PROBLEM REQUIREMENTS:
Transcribe each entry shown below with no difference from the original.
>>>
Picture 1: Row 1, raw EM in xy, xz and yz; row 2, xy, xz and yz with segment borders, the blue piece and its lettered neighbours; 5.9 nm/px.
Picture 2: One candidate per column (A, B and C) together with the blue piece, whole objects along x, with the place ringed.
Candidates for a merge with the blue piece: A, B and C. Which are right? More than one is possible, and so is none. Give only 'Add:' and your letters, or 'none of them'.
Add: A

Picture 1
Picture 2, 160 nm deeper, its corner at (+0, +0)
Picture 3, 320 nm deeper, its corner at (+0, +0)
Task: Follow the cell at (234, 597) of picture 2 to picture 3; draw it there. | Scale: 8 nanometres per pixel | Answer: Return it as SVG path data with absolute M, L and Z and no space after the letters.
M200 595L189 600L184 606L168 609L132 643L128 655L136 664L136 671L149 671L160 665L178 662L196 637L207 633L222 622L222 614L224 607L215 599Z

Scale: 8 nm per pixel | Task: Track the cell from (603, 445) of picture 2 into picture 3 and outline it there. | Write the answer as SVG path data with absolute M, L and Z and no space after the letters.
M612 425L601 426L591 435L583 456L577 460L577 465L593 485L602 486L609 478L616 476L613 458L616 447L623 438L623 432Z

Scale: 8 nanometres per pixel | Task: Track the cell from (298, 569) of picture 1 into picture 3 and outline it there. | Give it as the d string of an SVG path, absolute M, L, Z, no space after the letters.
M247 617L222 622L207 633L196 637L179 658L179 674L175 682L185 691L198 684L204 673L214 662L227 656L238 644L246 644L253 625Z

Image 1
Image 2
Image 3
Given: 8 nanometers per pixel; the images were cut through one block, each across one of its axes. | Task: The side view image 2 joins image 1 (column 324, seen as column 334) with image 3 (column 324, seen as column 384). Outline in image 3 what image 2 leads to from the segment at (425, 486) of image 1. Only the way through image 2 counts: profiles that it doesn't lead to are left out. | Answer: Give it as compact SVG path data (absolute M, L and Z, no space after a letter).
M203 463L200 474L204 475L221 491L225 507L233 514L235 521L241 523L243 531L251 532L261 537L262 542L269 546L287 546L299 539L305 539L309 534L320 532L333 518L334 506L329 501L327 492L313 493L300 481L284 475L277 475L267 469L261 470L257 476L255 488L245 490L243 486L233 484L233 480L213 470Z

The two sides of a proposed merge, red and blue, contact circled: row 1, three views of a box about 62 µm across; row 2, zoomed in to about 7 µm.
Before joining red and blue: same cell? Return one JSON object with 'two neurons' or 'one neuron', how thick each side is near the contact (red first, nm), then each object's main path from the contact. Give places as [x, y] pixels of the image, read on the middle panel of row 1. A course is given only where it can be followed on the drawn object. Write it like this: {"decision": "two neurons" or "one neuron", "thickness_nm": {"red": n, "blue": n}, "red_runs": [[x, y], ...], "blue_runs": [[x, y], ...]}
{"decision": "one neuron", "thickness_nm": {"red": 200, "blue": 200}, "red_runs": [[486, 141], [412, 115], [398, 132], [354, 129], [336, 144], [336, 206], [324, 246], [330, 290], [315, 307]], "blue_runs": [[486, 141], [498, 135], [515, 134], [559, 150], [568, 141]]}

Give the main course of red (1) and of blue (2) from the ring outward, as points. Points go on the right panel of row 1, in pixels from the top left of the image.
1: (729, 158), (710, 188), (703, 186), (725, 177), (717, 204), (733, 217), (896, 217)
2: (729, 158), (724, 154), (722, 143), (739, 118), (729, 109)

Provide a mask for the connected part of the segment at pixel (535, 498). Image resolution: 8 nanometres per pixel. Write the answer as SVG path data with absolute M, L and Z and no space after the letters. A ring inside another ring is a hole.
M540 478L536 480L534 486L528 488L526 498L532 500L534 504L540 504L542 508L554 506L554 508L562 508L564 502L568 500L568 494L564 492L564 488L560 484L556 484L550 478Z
<<<
RESULT OF THIS EXERCISE:
Picture 1: Row 1, raw EM in xy, xz and yz; row 2, xy, xz and yz with segment borders, the blue piece and its lettered neighbours; 5.9 nm/px.
Picture 2: One candidate per column (A, B and C) together with the blue piece, whole objects along x, with the place ringed.
Candidates for a merge with the blue piece: A, B and C. Which are right? More than one is possible, and so is none. Give only 'Add:' and your letters, or 'none of them'.
Add: A

Picture 1
Picture 2, 160 nm deeper, its corner at (+0, +0)
Picture 3, 320 nm deeper, its corner at (+0, +0)
Task: Follow the cell at (234, 597) of picture 2 to picture 3; draw it there. | Scale: 8 nanometres per pixel | Answer: Return it as SVG path data with absolute M, L and Z and no space after the letters.
M200 595L189 600L184 606L168 609L132 643L128 655L136 664L136 671L149 671L160 665L178 662L196 637L207 633L222 622L222 614L224 607L215 599Z

Scale: 8 nm per pixel | Task: Track the cell from (603, 445) of picture 2 into picture 3 and outline it there. | Write the answer as SVG path data with absolute M, L and Z and no space after the letters.
M612 425L601 426L591 435L583 456L577 460L577 465L593 485L602 486L609 478L616 476L613 458L616 447L623 438L623 432Z

Scale: 8 nanometres per pixel | Task: Track the cell from (298, 569) of picture 1 into picture 3 and outline it there. | Give it as the d string of an SVG path, absolute M, L, Z, no space after the letters.
M247 617L222 622L207 633L196 637L179 658L179 674L175 682L185 691L198 684L204 673L214 662L227 656L238 644L246 644L253 625Z

Image 1
Image 2
Image 3
Given: 8 nanometers per pixel; the images were cut through one block, each across one of its axes. | Task: The side view image 2 joins image 1 (column 324, seen as column 334) with image 3 (column 324, seen as column 384). Outline in image 3 what image 2 leads to from the segment at (425, 486) of image 1. Only the way through image 2 counts: profiles that it doesn't lead to are left out. | Answer: Give it as compact SVG path data (absolute M, L and Z, no space after a letter).
M203 463L200 474L204 475L221 491L225 507L233 514L235 521L241 523L243 531L251 532L261 537L262 542L269 546L287 546L299 539L305 539L309 534L320 532L333 518L334 506L329 501L327 492L313 493L300 481L284 475L277 475L267 469L261 470L257 476L255 488L245 490L243 486L233 484L233 480L213 470Z

The two sides of a proposed merge, red and blue, contact circled: row 1, three views of a box about 62 µm across; row 2, zoomed in to about 7 µm.
Before joining red and blue: same cell? Return one JSON object with 'two neurons' or 'one neuron', how thick each side is near the contact (red first, nm), then each object's main path from the contact. Give places as [x, y] pixels of the image, read on the middle panel of row 1. A course is given only where it can be followed on the drawn object. Write it like this: {"decision": "two neurons" or "one neuron", "thickness_nm": {"red": n, "blue": n}, "red_runs": [[x, y], ...], "blue_runs": [[x, y], ...]}
{"decision": "one neuron", "thickness_nm": {"red": 200, "blue": 200}, "red_runs": [[486, 141], [412, 115], [398, 132], [354, 129], [336, 144], [336, 206], [324, 246], [330, 290], [315, 307]], "blue_runs": [[486, 141], [498, 135], [515, 134], [559, 150], [568, 141]]}

Give the main course of red (1) and of blue (2) from the ring outward, as points. Points go on the right panel of row 1, in pixels from the top left of the image.
1: (729, 158), (710, 188), (703, 186), (725, 177), (717, 204), (733, 217), (896, 217)
2: (729, 158), (724, 154), (722, 143), (739, 118), (729, 109)

Provide a mask for the connected part of the segment at pixel (535, 498). Image resolution: 8 nanometres per pixel. Write the answer as SVG path data with absolute M, L and Z and no space after the letters. A ring inside another ring is a hole.
M540 478L536 480L534 486L528 488L526 498L532 500L534 504L540 504L542 508L554 506L554 508L562 508L564 502L568 500L568 494L564 492L564 488L560 484L556 484L550 478Z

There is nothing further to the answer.